Lexikon der Mathematik: Thabit (Tabit) Ibn Qurra, Abu’l-Hasan
Universalgelehrter, geb. um 834/35 Harran (Türkei), gest. 18.2.901 Bagdad.
Über den Lebensweg des Thabit ist wenig bekannt. Er stammte wahrscheinlich aus einer vornehmen Familie in Harran. In seiner Jugend war er Geldwechsler. Wohl der Schwierigkeiten wegen, die er mit der Harran beherrschenden Sekte der Sabier hatte, zog er nach Kafartutha. Dort traf er einen der berühmten Musa-Brüder, der ihn mit nach Bagdad nahm. Bei den Banu Musa studierte er Mathematik, Astronomie und Medizin. Thabit war wissenschaftlich und politisch als Freund des Kalifen außerordentlich einflußreich. Seinen Lebensunterhalt bestritt er durch seine Übersetzertätigkeit und durch sein Wirken als Arzt und Astronom.

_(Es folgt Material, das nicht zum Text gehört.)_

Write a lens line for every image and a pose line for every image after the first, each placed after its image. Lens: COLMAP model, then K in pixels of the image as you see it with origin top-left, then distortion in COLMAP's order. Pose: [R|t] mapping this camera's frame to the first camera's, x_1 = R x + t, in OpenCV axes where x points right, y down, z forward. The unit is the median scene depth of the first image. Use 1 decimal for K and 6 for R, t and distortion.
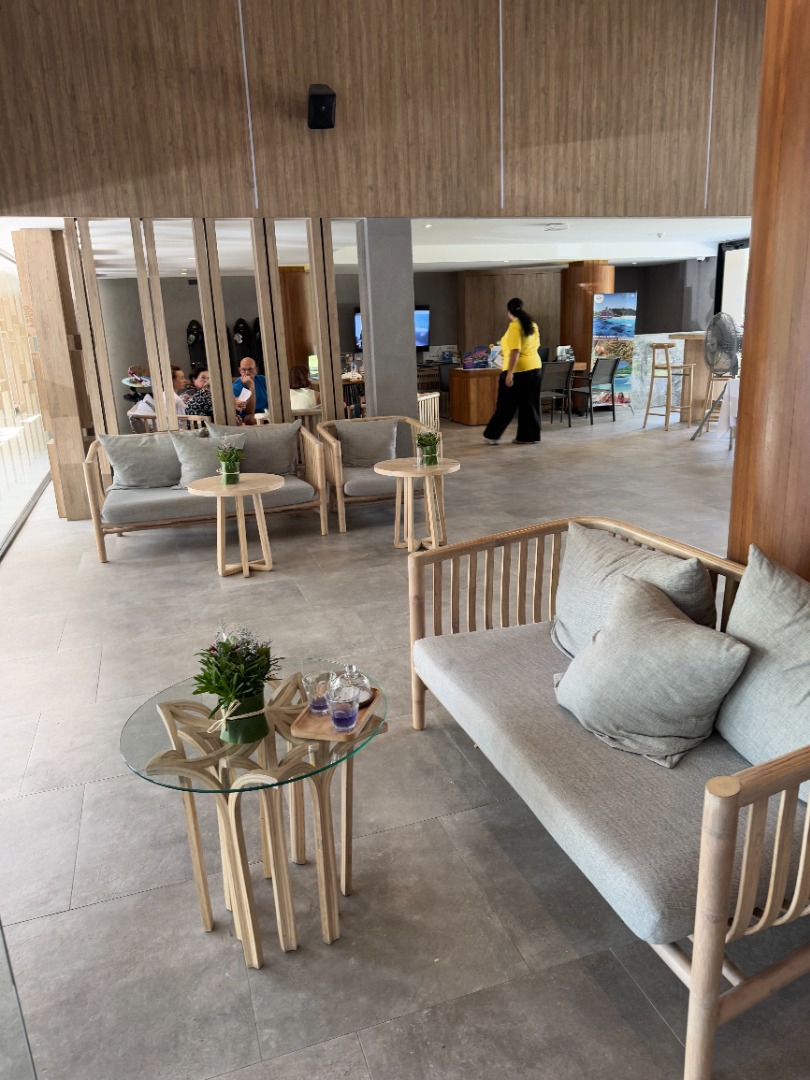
lens RADIAL K [[769.7, 0, 405.0], [0, 769.7, 540.0], [0, 0, 1]] dist [0.202724, -0.443058]
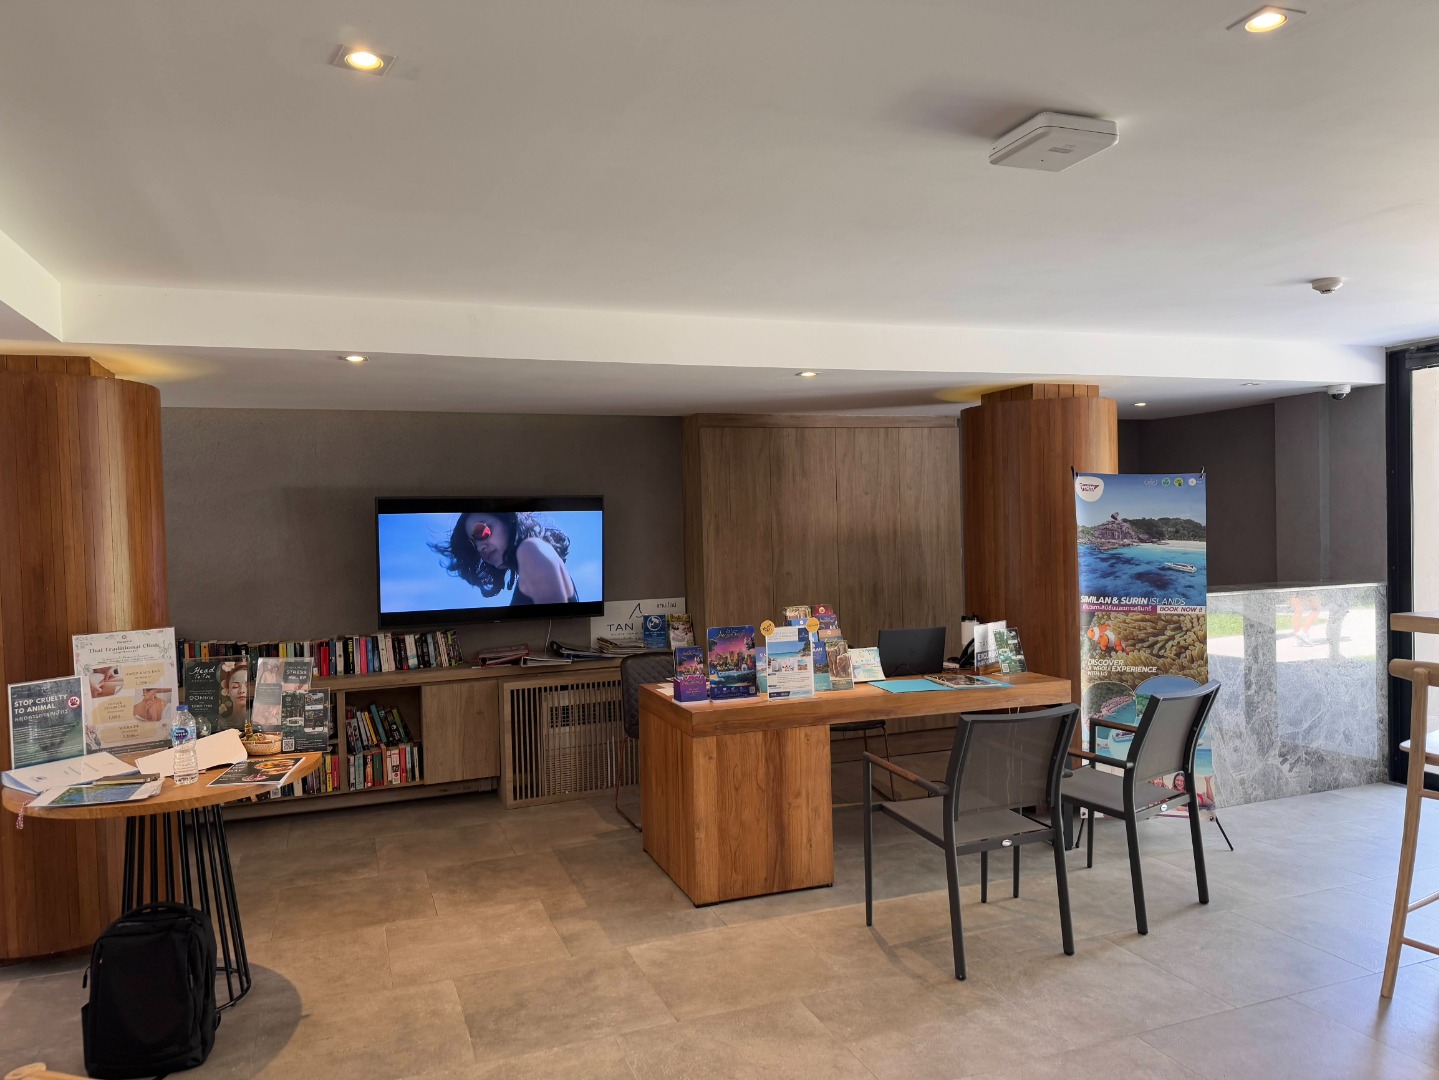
lens RADIAL K [[1025.6, 0, 719.5], [0, 1025.6, 540.0], [0, 0, 1]] dist [0.202724, -0.443058]
pose [[0.999199, 0.011964, 0.038175, 0.074168], [-0.001796, 0.966688, -0.255950, -0.172438], [-0.039966, 0.255676, 0.965936, 0.582703]]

Thabit Ibn Qurra verfaßte Schriften über Mathematik, Astronomie, Geographie, Musik, Medizin, Veterinärmedizin, Geschichte, Philosophie, Theologie und Grammatik. Die mathematischen und astronomischen Arbeiten dominierten in seinem Gesamtwerk. Er griff die Prinzipien der Inhaltsbestimmungen des Archimedes auf, leitete das Bildungsgesetz für befreundete Zahlen her, diskutierte das Parallelenpostulat des Euklid und versuchte in zwei Werken es zu beweisen, dabei Ideen von G. Saccheri vorgreifend. Er erweiterte den Zahlbegriff der Antike auf reelle Zahlen und arbeitete über den Sinussatz der sphärischen Trigonometrie. Er summierte Reihen, so z. B. die ungeraden Quadratzahlen, und entwickelte daraus selbständig eine Art „Integrationskalkül“, der ihm die Bestimmung von \(\displaystyle \int {x}^{n}\ dx\) (n positiv rational), die Bestimmung spezieller Grenzwerte, und die Gewinnung von Formeln für die Volumina von Rotationsparaboloiden ermöglichte.

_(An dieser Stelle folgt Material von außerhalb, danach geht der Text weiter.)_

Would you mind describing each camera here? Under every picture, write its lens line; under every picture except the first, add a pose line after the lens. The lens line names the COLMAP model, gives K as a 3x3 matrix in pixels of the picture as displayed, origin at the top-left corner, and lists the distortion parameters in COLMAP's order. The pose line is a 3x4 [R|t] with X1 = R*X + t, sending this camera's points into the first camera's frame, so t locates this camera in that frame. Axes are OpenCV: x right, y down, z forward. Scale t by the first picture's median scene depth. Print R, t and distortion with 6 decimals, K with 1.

Thabit gab einen (neuen) Beweis des „Satzes des Pythagoras“. Er übersetzte Werke des Ptolemaios ins Arabische und versuchte, dessen Weltsystem zu reformieren. Auch Schriften von Euklid, Archimedes und Galen übertrug er ins Arabische. Von Aristoteles ausgehend begründete er Elemente der Statik (statisches Moment, virtuelle Verschiebungen). Thabits philosophische Schriften sind von mathematischem Interesse geprägt, besonders durch Spekulationen über das Unendliche und die Idee der Kardinalzahl der Menge der natürlichen Zahlen („vollständige Zahl“).